A Goblet of Poison

Introduction

Once upon a time, in my time, I was a child in the country, with The Olive Fairy Book by Andrew Lang in my lap in a window seat. I’m sure it was raining—otherwise I would have been outside.

In illustrations by H.J. Ford, long maidens with tiny heads and ever-streaming roan hair stand on the floor of the sea in gauzy dresses cinched with jeweled girdles. Sometimes they ride the night skies on wobbly carpets in air filled with released genies and djinns. Princes who look just like them gaze up from the base of a tower where a snake waits to make the primal three. Or at least I remember it so…

Another window seat looks onto Central Park at tree level out over playgrounds and green lakes and statues I climb—Hans Christian Andersen with a bronze duckling at his feet, Alice in Wonderland with the manic Mad Hatter and enchanted mushrooms. Up a hill is the Mother Goose Playground with Mother herself riding a stone goose.

As any child, I feel myself observed, bewitched, misplaced in the universe; occasionally, it is as if someone has put a curse on me. I am taken out to play in these forests of the park. My courage is tested at school where lessons wait to be learned, like in a fairy tale.

I live in a palace in the city with many rooms and doormen and elevator men as my guards. In the basement the laundress fills huge vats with wet white sheets and brings them up in soft square folds in baskets. In the kitchen, the cook guards the stove, humming spirituals as her cauldrons boil and soufflés rise. In the bedroom with silk walls, the king and queen live happily and quietly except for dinner parties when the house is alive with the party help. The three children never have an evil stepmother and cash and precious stones magically appear on the mother’s dresser.
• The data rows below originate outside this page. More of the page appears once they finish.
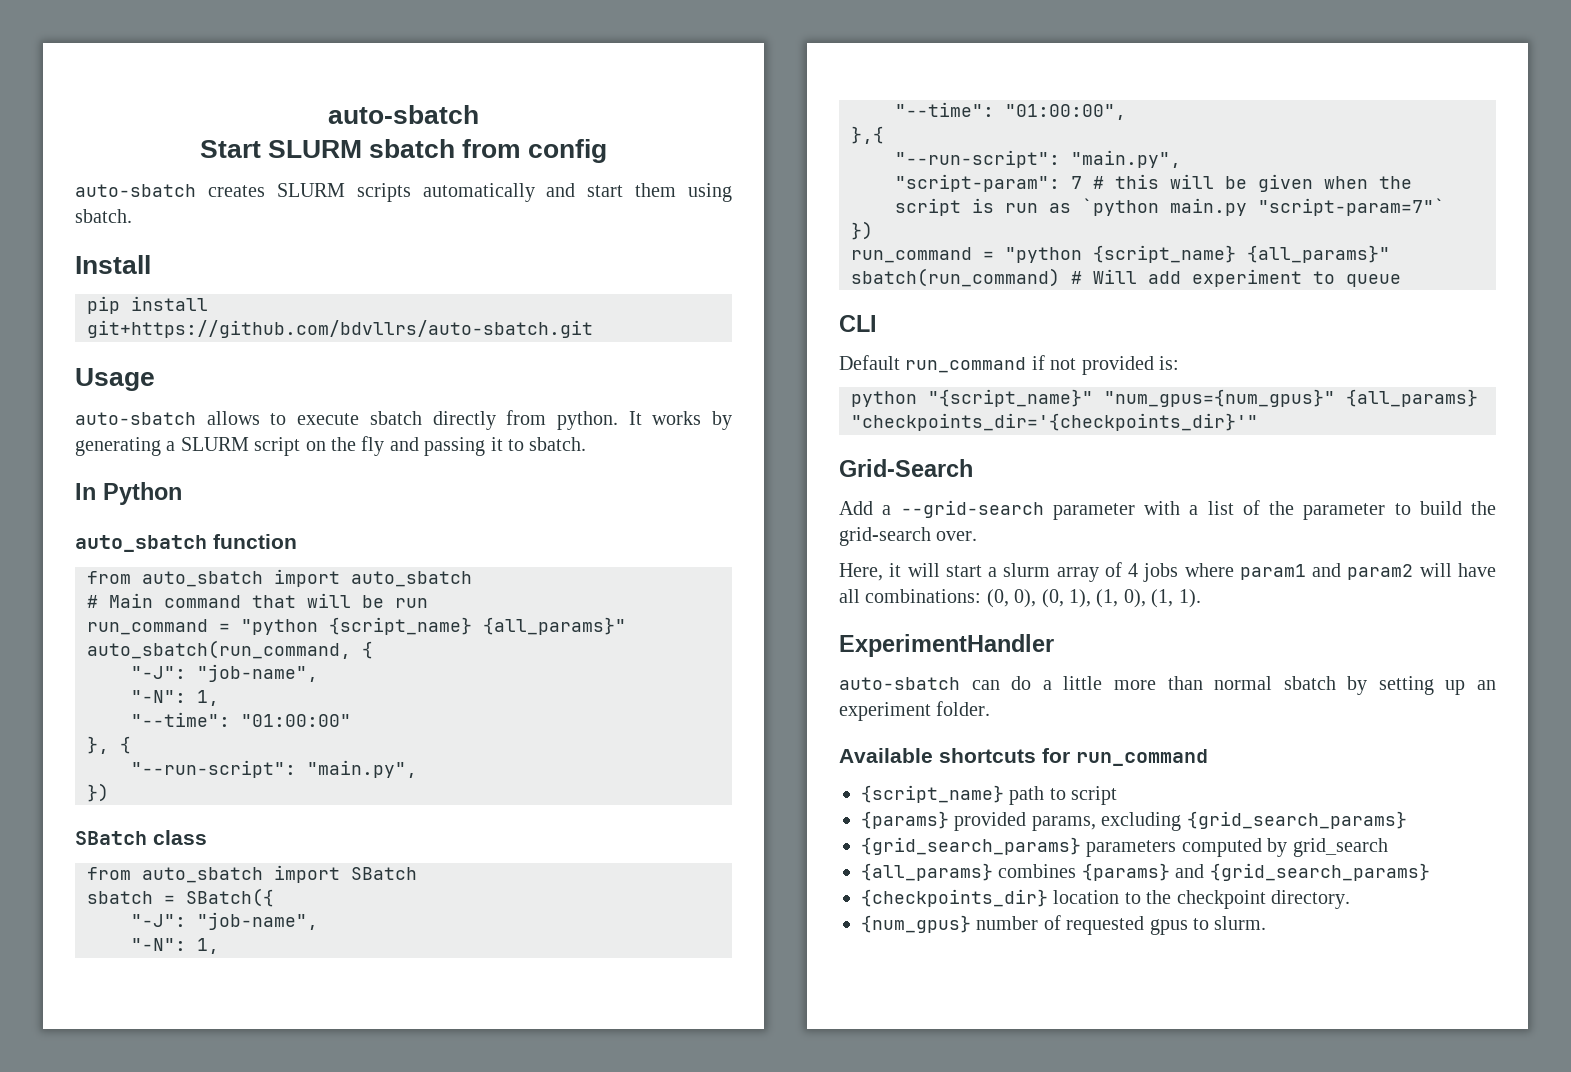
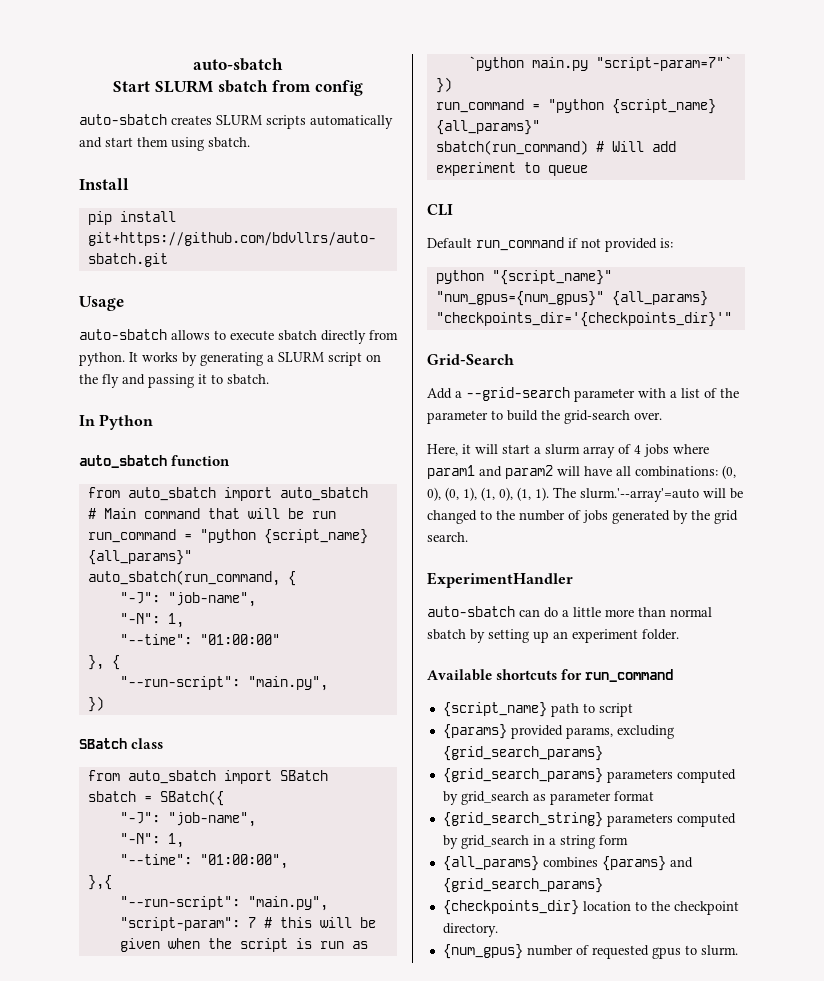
(1201, 598) none -> [553,487,743,502] [427,510,738,524] [427,532,468,542] The slurm.'--array'=auto will be changed to the number of jobs generated by the grid search.
(1388, 847) none -> [532,791,654,805] [442,812,736,827] [442,835,628,849] as parameter format // {grid_search_string} parameters computed by grid_search in a string form

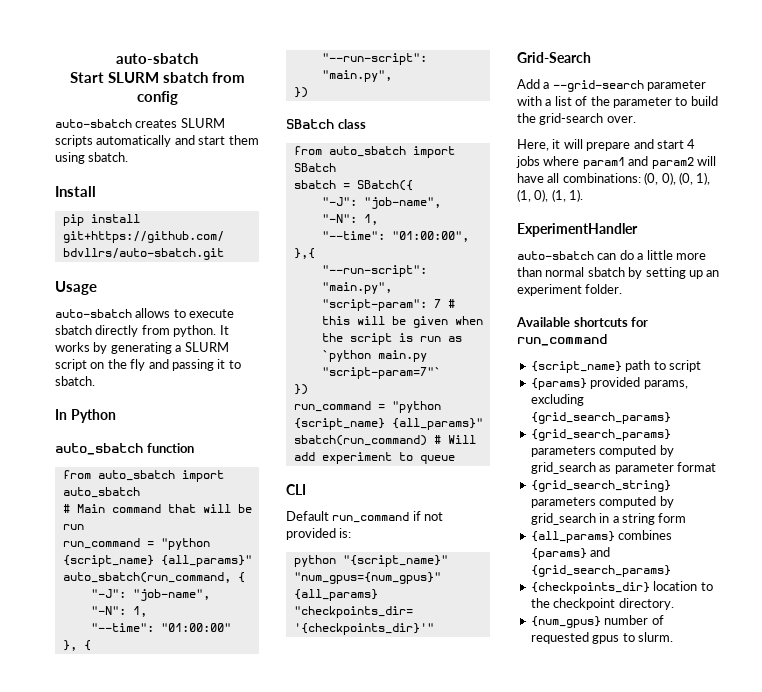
[502,444,631,458] start a slurm array of -> [586,139,684,151] prepare and start
[553,487,743,502] [427,510,738,524] [427,532,468,542] The slurm.'--array'=auto will be changed to the number of jobs generated by the grid search. -> (584, 195) none

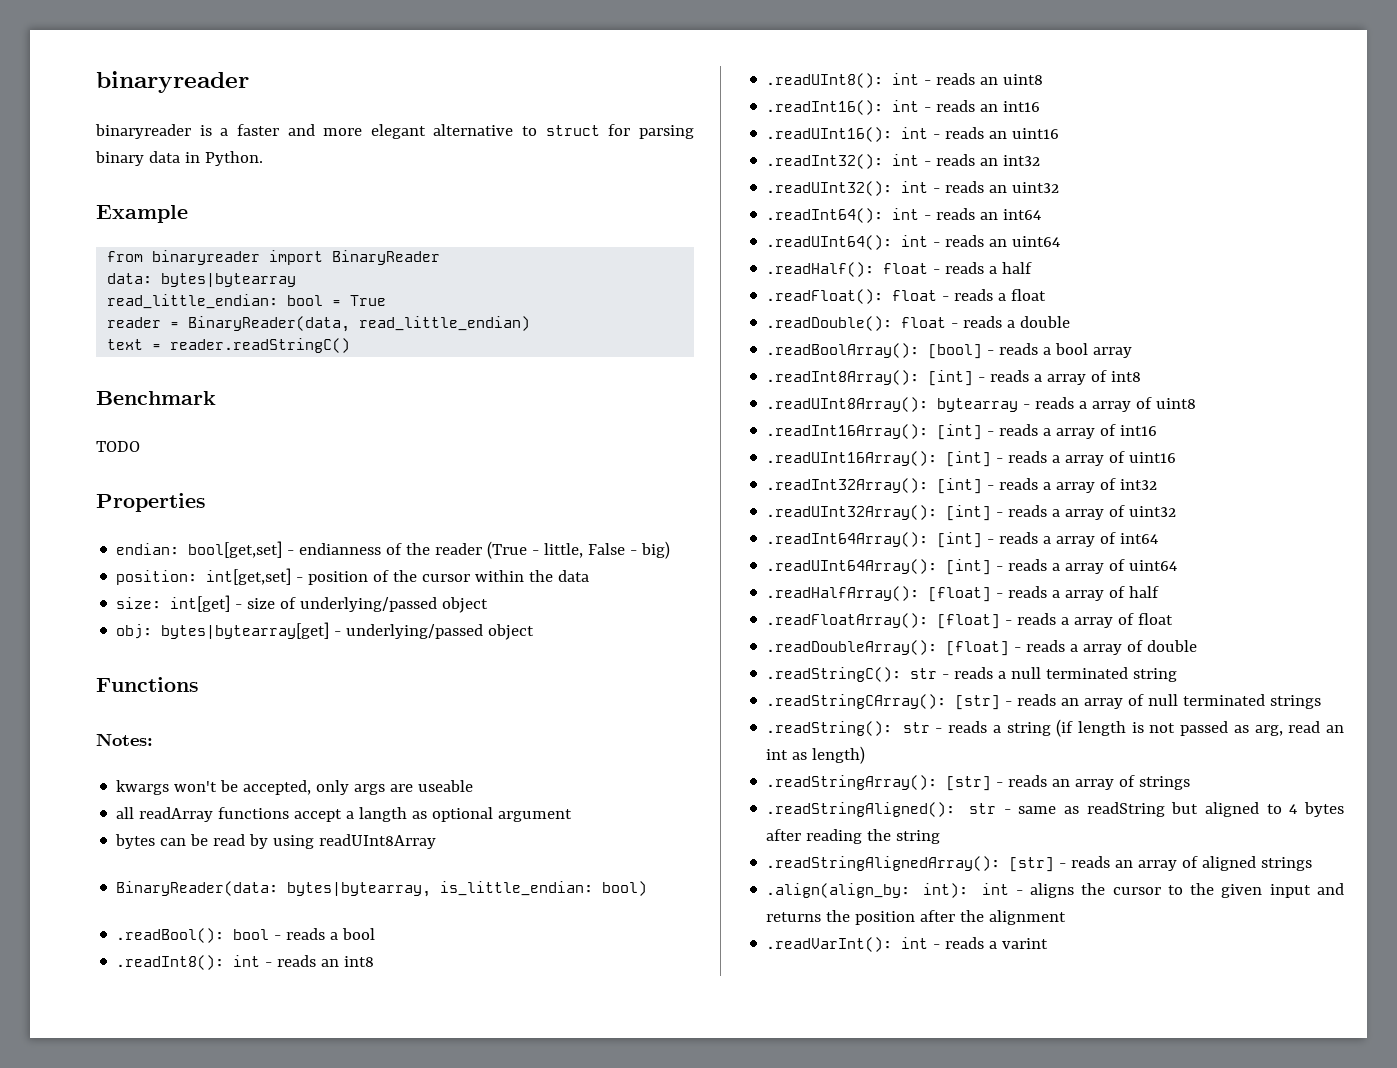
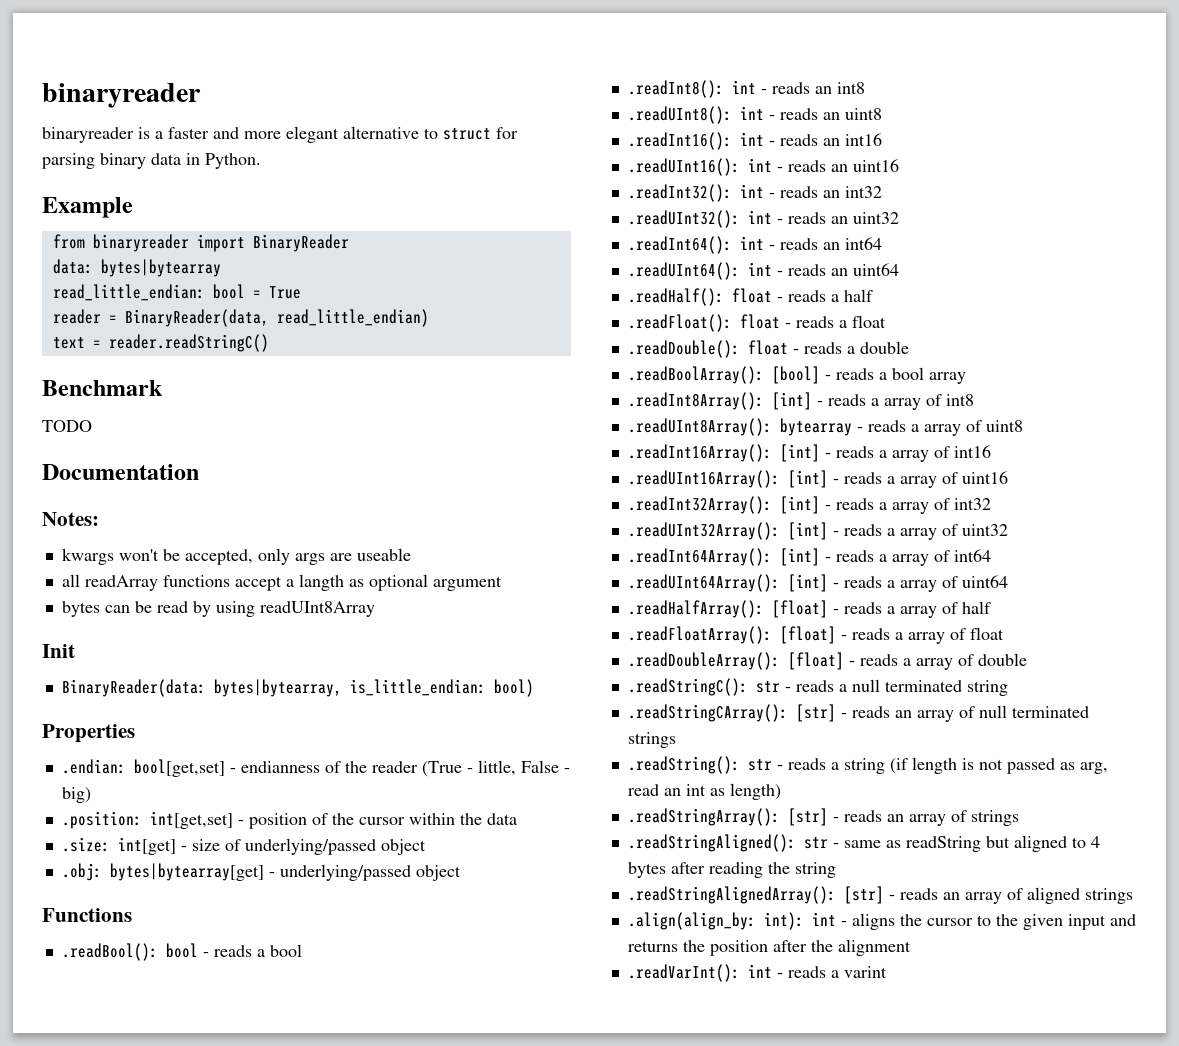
[96,493,206,512] [116,541,671,559] [116,568,590,585] [116,595,489,613] [116,622,535,640] [96,677,199,692] Properties // endian: bool[get,set] - endianness of the reader (True - little, False - big) // position: int[get,set] - position of the cursor within the data // size: int[get] - size of underlying/passed object // obj: bytes|bytearray[get] - underlying/passed object // Functions -> [42,464,199,480] Documentation
(437, 841) none -> [42,644,75,658] // Init
(648, 888) none -> [42,724,135,743] [61,759,570,777] [61,787,91,803] [61,811,517,829] [61,837,426,855] [61,863,461,881] [42,908,132,922] // Properties // .endian: bool[get,set] - endianness of the reader (True - little, False - big) // .position: int[get,set] - position of the cursor within the data // .size: int[get] - size of underlying/passed object // .obj: bytes|bytearray[get] - underlying/passed object // Functions

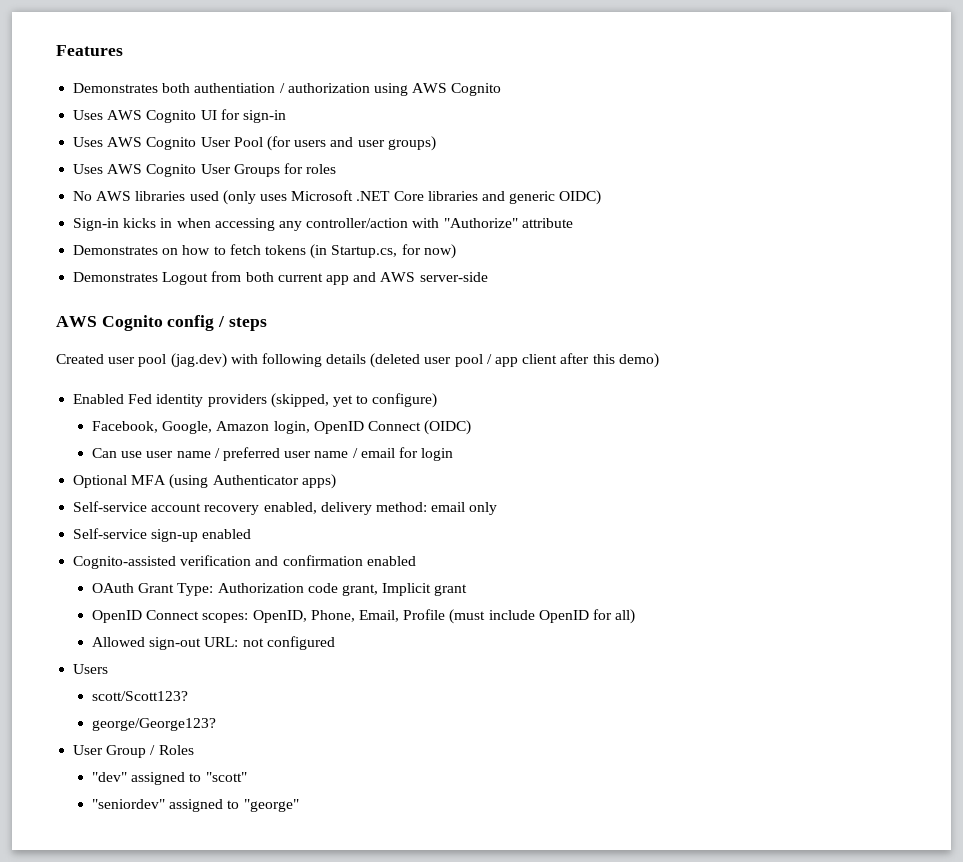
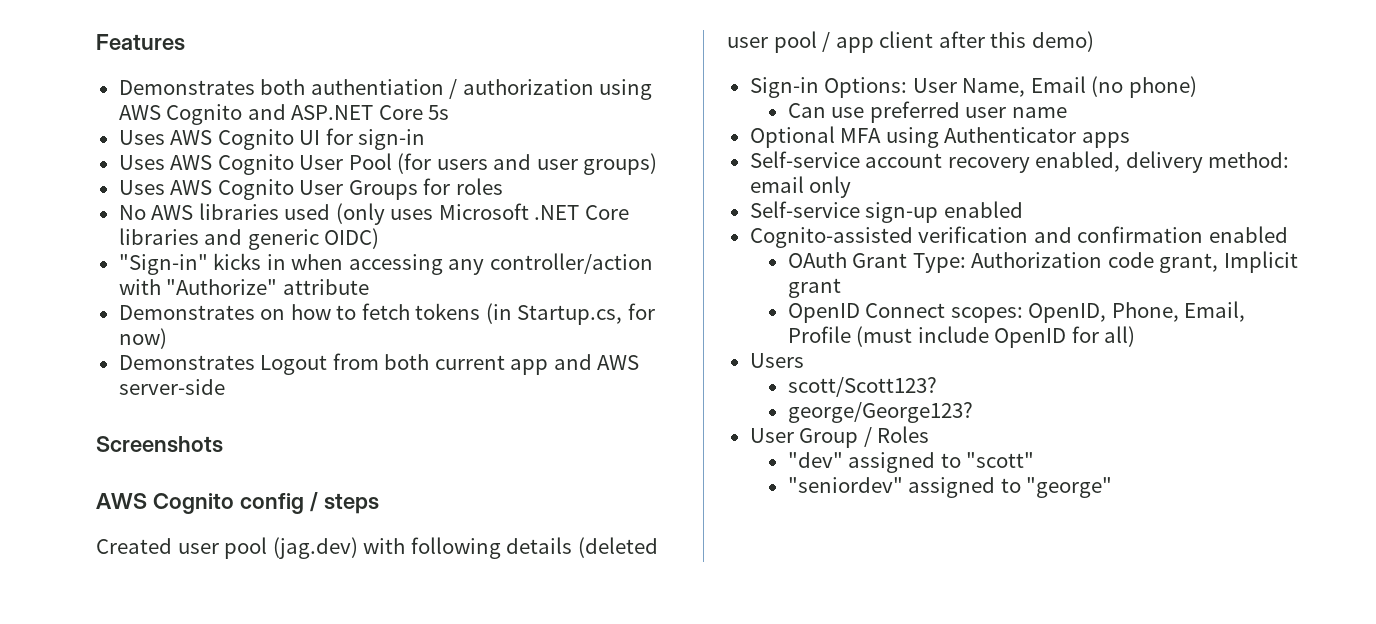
(502, 89) none -> [247,104,450,120] and ASP.NET Core 5s
[73,218,120,231] Sign-in -> [118,254,208,275] "Sign-in"
(488, 277) none -> [96,436,223,453] // Screenshots
[73,393,438,408] [92,420,472,435] Enabled Fed identity providers (skipped, yet to configure) // Facebook, Google, Amazon login, OpenID Connect (OIDC) -> [749,76,1197,98] Sign-in Options: User Name, Email (no phone)
[146,448,220,458] user name / -> (865, 112) none
[352,447,454,461] / email for login -> (1067, 112) none
[169,474,336,489] (using Authenticator apps) -> [885,127,1130,148] using Authenticator apps
[92,636,335,650] // Allowed sign-out URL: not configured -> (1136, 336) none

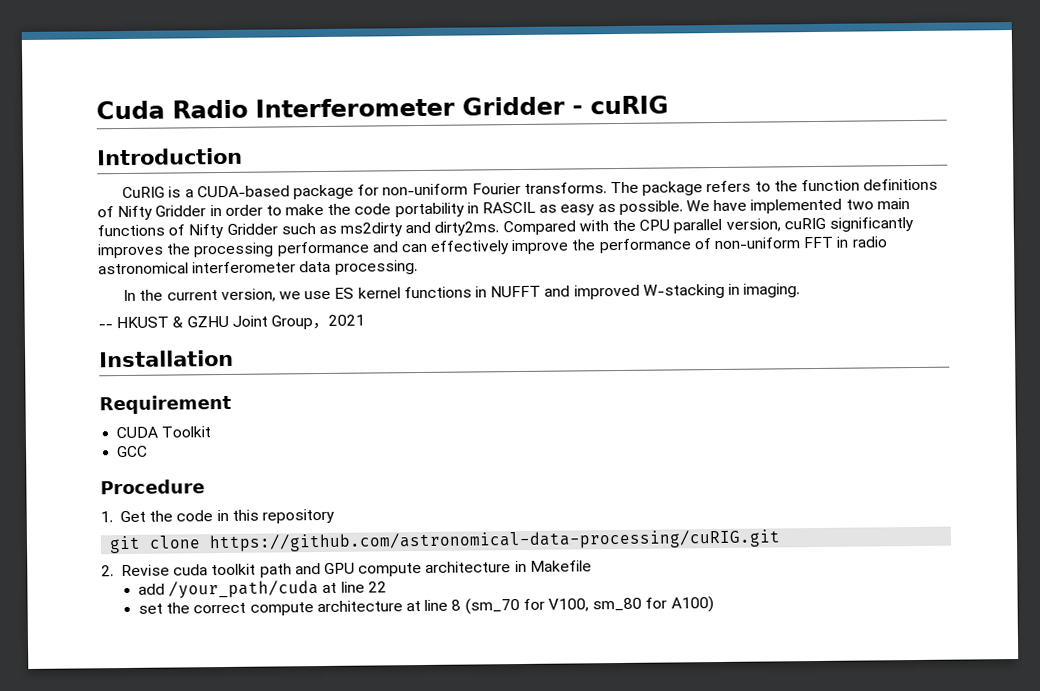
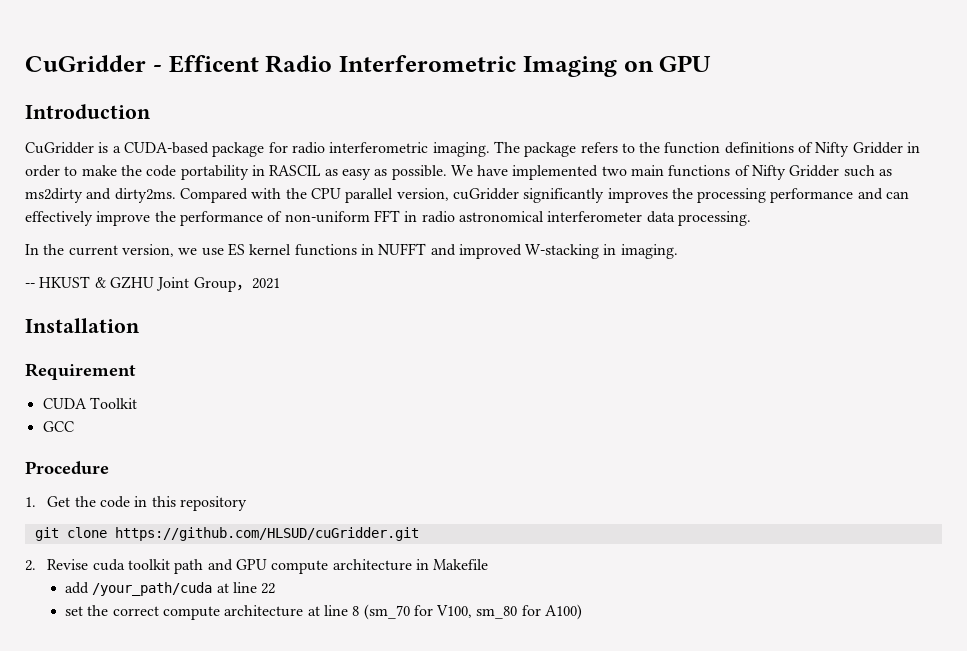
[96,95,669,120] Cuda Radio Interferometer Gridder - cuRIG -> [25,55,712,77] CuGridder - Efficent Radio Interferometric Imaging on GPU
[122,186,166,199] CuRIG -> [25,142,94,154] CuGridder
[382,182,607,196] non-uniform Fourier transforms. -> [291,142,490,157] radio interferometric imaging.
[783,217,826,230] cuRIG -> [452,188,519,200] cuGridder
[209,529,782,553] https://github.com/astronomical-data-processing/cuRIG.git -> [114,527,419,541] https://github.com/HLSUD/cuGridder.git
Here, wishes are granted, vessels refill, animals rescue, and a fairy grandmother appears with an armload of dresses. Those who set out on a quest, after thwarting perils, are rewarded though happily ever after has an end.

Sometimes, now, as I walk on familiar New York streets, I feel, along with Andrei Codrescu describing New Orleans, “There are more dead than living people here, and the dead are not all that dead.”

Though I have borrowed from those I know and knew, no one in any of these stories lives except in the zipcode of fiction.

This is my New York, my own goblet of sweet sweet poison.